*REQUIRED ACTION*:
Output should begin at the line holding "Telefon 07025 908982" and end at the last line of the entries; print those lines verbatim and no others.

------ AVAILABLE DATA ------

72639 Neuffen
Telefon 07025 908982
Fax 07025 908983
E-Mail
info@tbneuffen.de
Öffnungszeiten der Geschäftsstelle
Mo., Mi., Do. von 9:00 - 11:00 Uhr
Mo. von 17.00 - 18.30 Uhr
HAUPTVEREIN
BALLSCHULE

------

*TASK RESPONSE*:
Telefon 07025 908982
Fax 07025 908983
E-Mail
info@tbneuffen.de
Öffnungszeiten der Geschäftsstelle
Mo., Mi., Do. von 9:00 - 11:00 Uhr
Mo. von 17.00 - 18.30 Uhr
HAUPTVEREIN
BALLSCHULE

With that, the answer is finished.